Source text ▸
BEGIN

1) Channel Orange by Frank Ocean

There was always going to be only one winner and Frank Ocean was more than the obvious choice. 2012 will be remembered as a year for a lot of things but primarily it will be seen as the year when Frank Ocean burst forth onto the scene amid unusual controversy. He revealed via his Tumblr post that his first love was a man. While this may not be unusual, for the traditionally conservative and chauvinistic hip-hop/R&B community it was. He backed it up with his album. And dear lord, what an album it was.

I have always said before that R&B has been the genre worst-plagued by modern technology. Auto-tune has been used in the worst manner possible and people have forgotten how R&B actually had soul and heart during 70s when Marvin Gaye was still alive.

But Frank Ocean played a key role in sweeping away my prejudices for the genre. He is a talented musician and has a great voice but he is also a great story-teller. His songs weave so much of himself into it that you want to listen to more of what he says. He fills every word with pleasure and pain be it when he speaks about his first love (Thinkin Bout You) and then speaks of his aspirations of his unborn daughter(Sierra Leone) and then goes into the excess-filled lifestyle (Sweet Life), the downside of wealth(Super Rich Kids). One song after another, the album gut-punches you with brutal honesty.That is even before the 10-minute epic (Pyramids) in the middle of the album changes the flow of the album from heart to the mind. What follows is an honest confession of the religion of unrequited love to a cab driver (Bad Religion) ,a stream-of-consciousness song (you heard that right) about existentialism (Monks) and then teams up with Andre 3000 to cook up one of the most painful songs about pleasure (Pink Matter).

2012 will be remembered as the year when each sphere of music — mainstream and indie had the same favourite — Frank Ocean. With depth and accessibility, he topped charts, had the most acclaimed album of 2012 and leads the race with 6 Grammy nominations (for a change,Grammy).

Choice Cuts: Thinkin Bout You, Sierra Leone, Pyramids, Bad Religion

That ends the Part One of my “2012: A Year in Review”. I’ll be back with Part Two which will talk about Television,Movies and of course — GAMES!

Till then, take care and wish all of you a Happy New Year.

END

Dataset records ▸
BEGIN

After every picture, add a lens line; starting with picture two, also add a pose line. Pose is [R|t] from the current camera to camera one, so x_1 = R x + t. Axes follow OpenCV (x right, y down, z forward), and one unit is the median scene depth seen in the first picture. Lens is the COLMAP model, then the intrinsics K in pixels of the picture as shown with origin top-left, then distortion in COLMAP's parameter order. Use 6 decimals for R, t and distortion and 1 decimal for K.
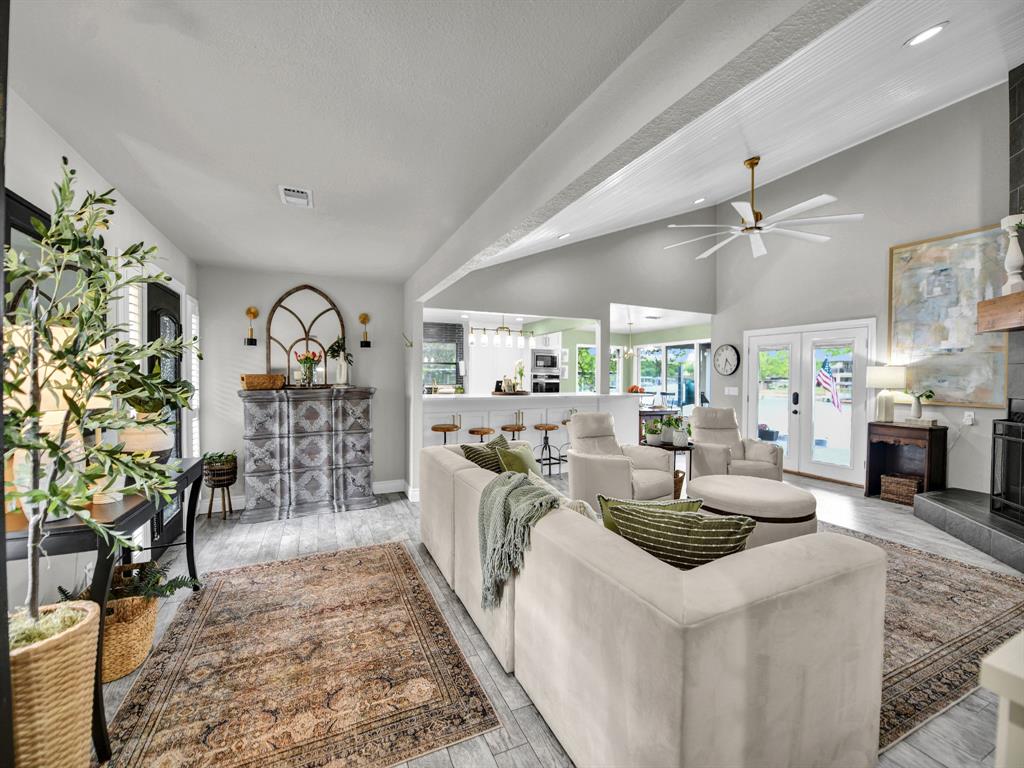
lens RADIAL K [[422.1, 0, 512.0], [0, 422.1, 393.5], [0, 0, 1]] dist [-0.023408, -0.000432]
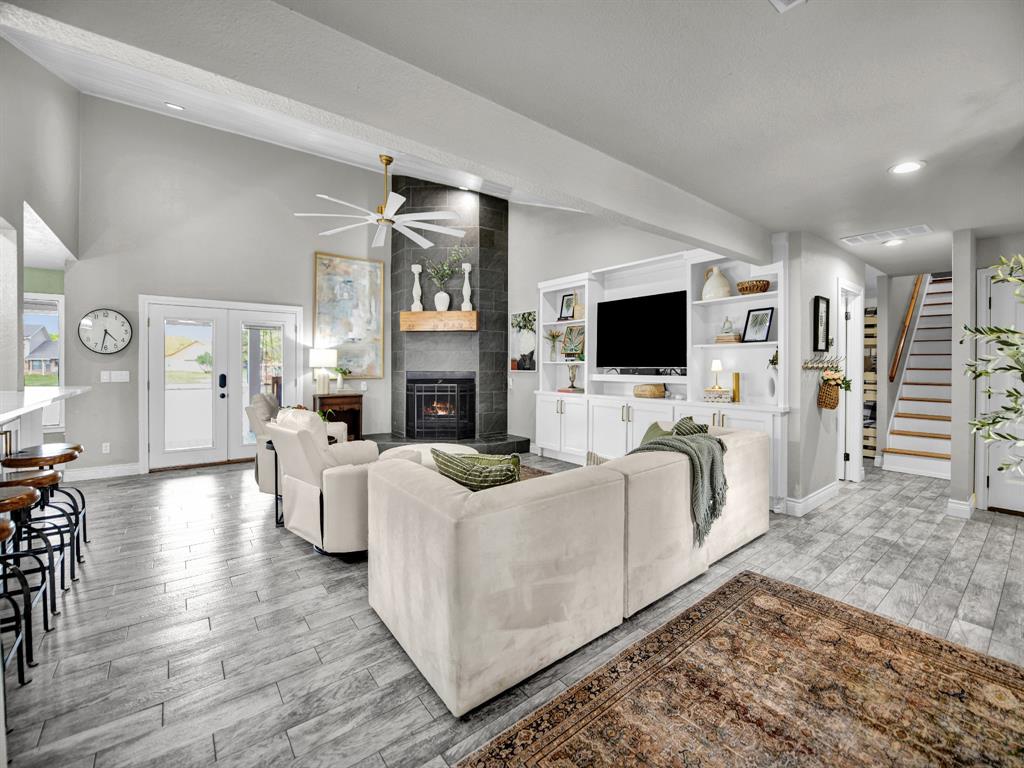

END
BEGIN

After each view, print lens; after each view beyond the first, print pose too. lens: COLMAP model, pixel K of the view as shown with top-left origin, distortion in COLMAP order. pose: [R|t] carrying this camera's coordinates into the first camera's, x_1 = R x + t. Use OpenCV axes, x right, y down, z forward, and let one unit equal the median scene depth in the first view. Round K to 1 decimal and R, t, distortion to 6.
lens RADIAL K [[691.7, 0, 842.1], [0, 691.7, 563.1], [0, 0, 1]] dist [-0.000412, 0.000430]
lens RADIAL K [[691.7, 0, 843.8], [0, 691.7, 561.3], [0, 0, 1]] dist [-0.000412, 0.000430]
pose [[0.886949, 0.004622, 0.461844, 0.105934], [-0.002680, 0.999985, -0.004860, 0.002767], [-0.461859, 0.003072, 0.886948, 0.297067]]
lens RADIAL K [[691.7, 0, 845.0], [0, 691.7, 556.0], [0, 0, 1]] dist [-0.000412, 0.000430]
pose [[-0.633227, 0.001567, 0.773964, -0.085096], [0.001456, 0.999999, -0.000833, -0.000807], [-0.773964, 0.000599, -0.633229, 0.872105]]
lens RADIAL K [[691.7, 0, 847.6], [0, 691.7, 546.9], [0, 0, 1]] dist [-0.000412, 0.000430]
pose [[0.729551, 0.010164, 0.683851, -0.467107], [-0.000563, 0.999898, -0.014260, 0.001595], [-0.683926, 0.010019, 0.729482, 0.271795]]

END

Work instructions ▸
Please rewrite the passage of the Channel Orange review starting at "That ends the" and ending at "Happy New Year.", swapping "Television" for "TV".

Task response ▸
That ends the Part One of my “2012: A Year in Review”. I’ll be back with Part Two which will talk about TV,Movies and of course — GAMES!

Till then, take care and wish all of you a Happy New Year.